The Moving Picture Seating Hazard

The Moving Picture Seating Hazard

With the incease in the popularity of the moving picture as a means of education and entertainment there has arisen, as was quite natural, the hazard of fire and fire panic in moving picture houses and other public assemblages where the film affords the principal form of amusement or instruction. The inflammable nature of the standard film renders this class of exhibition particularly hazardous not only from the actual danger of fire, which of course exists, but also from the added peril of panic in an audience excited by the sudden flare of the ignited film. As a rule, the picture theatres are built with narrow seats in closely packed rows and even under ordinary circumstances it is no easy matter to move from one end of a row to another, necessitating as it does the crowding past the knees of the persons seated. It is not hard, to imagine under the stress of fear and panic produced by the flash and smoke of the burning film that an audience with these difficulties and hindrances of exit could easily become unmanageable and that many of the weaker persons no doubt would be killed or injured in the ensuing crush before the exits were reached.

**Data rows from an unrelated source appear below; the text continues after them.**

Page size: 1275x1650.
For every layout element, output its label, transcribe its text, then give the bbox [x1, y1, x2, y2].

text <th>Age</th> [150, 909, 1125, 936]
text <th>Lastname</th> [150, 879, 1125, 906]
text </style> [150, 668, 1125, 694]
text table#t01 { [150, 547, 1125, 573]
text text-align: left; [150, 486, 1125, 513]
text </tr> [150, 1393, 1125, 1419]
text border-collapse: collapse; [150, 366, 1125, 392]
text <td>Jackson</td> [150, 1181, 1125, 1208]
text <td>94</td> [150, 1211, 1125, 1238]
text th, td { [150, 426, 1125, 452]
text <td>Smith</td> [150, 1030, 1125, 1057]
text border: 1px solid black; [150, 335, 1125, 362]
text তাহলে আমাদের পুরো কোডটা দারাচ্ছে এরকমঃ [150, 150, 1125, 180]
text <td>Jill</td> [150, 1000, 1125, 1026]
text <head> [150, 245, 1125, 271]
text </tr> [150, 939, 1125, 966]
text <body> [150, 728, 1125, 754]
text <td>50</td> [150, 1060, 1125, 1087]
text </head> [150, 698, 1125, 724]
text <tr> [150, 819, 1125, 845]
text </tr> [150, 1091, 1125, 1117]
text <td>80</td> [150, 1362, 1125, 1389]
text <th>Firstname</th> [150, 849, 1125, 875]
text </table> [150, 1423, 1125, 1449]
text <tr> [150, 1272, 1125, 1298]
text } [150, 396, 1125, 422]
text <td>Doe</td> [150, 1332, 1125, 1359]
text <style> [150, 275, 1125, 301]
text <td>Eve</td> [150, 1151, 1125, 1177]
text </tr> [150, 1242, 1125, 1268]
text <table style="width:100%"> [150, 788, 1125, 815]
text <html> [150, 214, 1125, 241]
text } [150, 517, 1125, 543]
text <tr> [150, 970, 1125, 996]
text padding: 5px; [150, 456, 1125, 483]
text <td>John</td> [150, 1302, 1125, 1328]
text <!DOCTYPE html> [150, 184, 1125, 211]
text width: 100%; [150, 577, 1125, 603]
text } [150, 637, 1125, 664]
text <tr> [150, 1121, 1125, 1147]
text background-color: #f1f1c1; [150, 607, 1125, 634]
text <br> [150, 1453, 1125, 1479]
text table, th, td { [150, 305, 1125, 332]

It was suggested in last week’s issue that audiences in public places were becoming educated to avoid panic in case of a fire alarm and it is to be hoped that this is true. But nevertheless there is always the danger of this contagion of fear spreading through the cries or acts of unbalanced persons, and the results are bound to be disastrous.

The remedy aside from the use of non-inflammable film or fireproof booths, it would seem, would be the construction of the auditoriums of these places of amusement so that the seats are spaced a little wider apart in order to give ample clearance for persons passing to and fro and allow, in case of a quick exit being necessary, a free passage even if the folding seats are left down in many instances. Naturally the proprietors of these places arrange their seats as close together as is possible and often too close for either the comfort or safety of their patrons. The laws of the state or city should see to it that these defects are remedied at least to the extent of providing free exit in case of an alarm of fire.

An appropriation recently passed by the town meeting in Winchester, Mass., amounted to $29,670 for the use of the fire department and included provisions for two additional permanent firemen. The item of salaries for the fire department is $24,375; for equipment and maintenance, $2,450; for the fire alarm system, $900; for fuel and light, $800; for repairs, $625; for telephones, $120, and other expenses, $400. The finance committee cut the total estimate of the department from $30,307.50 to the amount passed toy the town meeting, $29,670.